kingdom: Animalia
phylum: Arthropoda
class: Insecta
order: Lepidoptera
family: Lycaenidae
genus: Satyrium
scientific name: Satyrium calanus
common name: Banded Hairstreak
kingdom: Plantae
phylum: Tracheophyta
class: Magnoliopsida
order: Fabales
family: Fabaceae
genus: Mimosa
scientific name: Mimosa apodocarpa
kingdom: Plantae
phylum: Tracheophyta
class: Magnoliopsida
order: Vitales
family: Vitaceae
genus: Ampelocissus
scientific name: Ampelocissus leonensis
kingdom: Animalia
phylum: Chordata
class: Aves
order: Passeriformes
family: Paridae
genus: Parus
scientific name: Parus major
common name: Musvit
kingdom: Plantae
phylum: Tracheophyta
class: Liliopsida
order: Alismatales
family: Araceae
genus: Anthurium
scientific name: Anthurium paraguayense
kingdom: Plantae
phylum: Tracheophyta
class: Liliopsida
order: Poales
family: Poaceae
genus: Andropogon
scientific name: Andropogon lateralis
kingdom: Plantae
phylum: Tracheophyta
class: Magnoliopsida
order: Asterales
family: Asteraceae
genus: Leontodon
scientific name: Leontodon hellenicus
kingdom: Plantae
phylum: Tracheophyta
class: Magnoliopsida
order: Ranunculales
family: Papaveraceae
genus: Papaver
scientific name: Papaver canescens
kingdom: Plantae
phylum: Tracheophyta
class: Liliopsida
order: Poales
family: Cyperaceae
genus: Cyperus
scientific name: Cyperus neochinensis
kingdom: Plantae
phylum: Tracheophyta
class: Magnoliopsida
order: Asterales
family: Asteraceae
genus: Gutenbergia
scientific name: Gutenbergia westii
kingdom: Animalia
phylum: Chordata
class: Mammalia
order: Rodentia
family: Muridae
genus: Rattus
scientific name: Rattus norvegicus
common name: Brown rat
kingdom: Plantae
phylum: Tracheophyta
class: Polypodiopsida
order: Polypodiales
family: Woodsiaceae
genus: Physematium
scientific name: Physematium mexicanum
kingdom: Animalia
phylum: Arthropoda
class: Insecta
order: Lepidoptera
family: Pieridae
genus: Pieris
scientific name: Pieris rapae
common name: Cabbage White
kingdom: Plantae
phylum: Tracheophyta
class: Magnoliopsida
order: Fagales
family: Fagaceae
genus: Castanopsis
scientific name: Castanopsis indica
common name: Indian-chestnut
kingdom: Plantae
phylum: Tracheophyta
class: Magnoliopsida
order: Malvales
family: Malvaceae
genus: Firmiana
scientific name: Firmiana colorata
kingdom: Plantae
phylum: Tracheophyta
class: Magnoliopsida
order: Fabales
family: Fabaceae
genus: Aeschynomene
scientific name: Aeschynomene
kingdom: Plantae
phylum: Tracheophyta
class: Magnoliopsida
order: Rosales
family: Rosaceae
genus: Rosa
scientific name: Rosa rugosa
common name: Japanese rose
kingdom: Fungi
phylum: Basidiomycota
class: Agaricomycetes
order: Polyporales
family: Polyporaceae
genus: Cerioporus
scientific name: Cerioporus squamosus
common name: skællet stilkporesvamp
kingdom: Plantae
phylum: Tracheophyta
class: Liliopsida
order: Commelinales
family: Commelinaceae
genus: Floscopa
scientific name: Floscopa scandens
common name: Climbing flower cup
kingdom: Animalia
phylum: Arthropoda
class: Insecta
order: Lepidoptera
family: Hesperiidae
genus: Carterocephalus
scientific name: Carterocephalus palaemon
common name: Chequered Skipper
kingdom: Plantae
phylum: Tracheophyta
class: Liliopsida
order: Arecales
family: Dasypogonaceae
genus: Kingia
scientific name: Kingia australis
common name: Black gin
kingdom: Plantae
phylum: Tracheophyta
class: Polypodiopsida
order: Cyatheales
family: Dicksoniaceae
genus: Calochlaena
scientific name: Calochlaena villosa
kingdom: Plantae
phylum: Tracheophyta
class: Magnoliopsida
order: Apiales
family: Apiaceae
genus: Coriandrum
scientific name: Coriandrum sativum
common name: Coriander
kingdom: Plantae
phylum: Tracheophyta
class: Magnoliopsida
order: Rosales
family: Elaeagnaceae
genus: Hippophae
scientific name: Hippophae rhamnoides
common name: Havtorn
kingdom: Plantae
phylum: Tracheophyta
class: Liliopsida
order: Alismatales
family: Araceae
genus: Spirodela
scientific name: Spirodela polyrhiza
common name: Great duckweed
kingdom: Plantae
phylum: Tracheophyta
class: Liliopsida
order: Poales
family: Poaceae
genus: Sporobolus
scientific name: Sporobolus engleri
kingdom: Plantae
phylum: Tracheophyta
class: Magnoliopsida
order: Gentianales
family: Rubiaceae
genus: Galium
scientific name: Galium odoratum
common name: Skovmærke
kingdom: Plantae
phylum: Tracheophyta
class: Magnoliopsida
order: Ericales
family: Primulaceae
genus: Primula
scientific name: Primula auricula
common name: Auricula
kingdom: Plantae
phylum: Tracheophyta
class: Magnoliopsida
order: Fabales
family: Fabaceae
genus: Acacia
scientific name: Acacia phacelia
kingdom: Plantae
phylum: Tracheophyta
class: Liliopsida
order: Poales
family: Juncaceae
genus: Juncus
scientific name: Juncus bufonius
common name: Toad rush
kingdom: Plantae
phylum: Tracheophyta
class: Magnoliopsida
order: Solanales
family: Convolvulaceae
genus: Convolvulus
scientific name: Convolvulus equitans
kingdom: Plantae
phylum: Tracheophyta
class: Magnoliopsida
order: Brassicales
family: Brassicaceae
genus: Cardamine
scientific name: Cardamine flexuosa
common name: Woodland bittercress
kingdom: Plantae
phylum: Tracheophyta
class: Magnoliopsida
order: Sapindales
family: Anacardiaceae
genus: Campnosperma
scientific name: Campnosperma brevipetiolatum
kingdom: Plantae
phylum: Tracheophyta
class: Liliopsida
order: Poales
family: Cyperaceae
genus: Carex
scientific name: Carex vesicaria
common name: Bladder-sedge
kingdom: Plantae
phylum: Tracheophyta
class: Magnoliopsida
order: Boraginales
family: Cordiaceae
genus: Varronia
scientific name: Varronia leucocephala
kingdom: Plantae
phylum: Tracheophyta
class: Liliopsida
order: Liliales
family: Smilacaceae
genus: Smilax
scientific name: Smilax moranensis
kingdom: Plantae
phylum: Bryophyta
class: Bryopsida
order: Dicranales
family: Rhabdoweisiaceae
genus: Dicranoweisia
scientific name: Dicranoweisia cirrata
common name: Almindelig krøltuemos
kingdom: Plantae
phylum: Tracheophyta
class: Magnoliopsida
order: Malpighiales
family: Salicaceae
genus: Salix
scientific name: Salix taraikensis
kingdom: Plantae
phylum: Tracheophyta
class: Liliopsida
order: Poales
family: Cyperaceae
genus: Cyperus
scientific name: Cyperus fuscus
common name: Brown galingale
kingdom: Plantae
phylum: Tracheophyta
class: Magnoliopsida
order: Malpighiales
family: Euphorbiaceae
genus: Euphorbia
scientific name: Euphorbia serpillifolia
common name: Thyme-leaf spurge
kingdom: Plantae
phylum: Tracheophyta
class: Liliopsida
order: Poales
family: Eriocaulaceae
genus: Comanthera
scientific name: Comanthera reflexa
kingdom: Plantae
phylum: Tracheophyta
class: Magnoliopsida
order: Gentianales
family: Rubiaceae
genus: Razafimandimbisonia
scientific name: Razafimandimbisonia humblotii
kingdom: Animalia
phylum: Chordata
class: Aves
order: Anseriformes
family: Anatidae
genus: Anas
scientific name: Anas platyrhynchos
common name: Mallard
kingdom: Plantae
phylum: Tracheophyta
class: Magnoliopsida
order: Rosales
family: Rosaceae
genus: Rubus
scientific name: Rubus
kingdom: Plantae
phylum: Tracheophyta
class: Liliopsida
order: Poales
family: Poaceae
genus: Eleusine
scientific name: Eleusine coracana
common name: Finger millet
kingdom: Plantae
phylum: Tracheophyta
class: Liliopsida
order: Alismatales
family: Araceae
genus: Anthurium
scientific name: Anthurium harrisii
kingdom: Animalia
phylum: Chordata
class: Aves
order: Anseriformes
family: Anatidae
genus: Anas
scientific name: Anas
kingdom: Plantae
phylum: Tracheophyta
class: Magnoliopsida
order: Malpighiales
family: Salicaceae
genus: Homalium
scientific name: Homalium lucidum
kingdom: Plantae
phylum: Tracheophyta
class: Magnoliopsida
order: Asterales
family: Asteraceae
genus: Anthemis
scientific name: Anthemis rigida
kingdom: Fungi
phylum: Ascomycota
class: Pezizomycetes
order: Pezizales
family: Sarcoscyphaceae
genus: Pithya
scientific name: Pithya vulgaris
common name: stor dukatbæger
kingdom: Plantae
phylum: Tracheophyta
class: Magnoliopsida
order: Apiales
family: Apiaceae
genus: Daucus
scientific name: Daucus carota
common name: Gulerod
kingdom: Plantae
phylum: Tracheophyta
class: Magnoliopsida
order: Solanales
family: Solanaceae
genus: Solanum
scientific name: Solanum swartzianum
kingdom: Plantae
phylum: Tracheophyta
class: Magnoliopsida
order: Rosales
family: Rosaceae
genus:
◆ ◆ ◆ ◆ ◆
Please reproduce the lines above word for word, beginning at the line that contains "common name: Indian-chestnut" and stopping after the line that contains "scientific name: Rosa rugosa".

common name: Indian-chestnut
kingdom: Plantae
phylum: Tracheophyta
class: Magnoliopsida
order: Malvales
family: Malvaceae
genus: Firmiana
scientific name: Firmiana colorata
kingdom: Plantae
phylum: Tracheophyta
class: Magnoliopsida
order: Fabales
family: Fabaceae
genus: Aeschynomene
scientific name: Aeschynomene
kingdom: Plantae
phylum: Tracheophyta
class: Magnoliopsida
order: Rosales
family: Rosaceae
genus: Rosa
scientific name: Rosa rugosa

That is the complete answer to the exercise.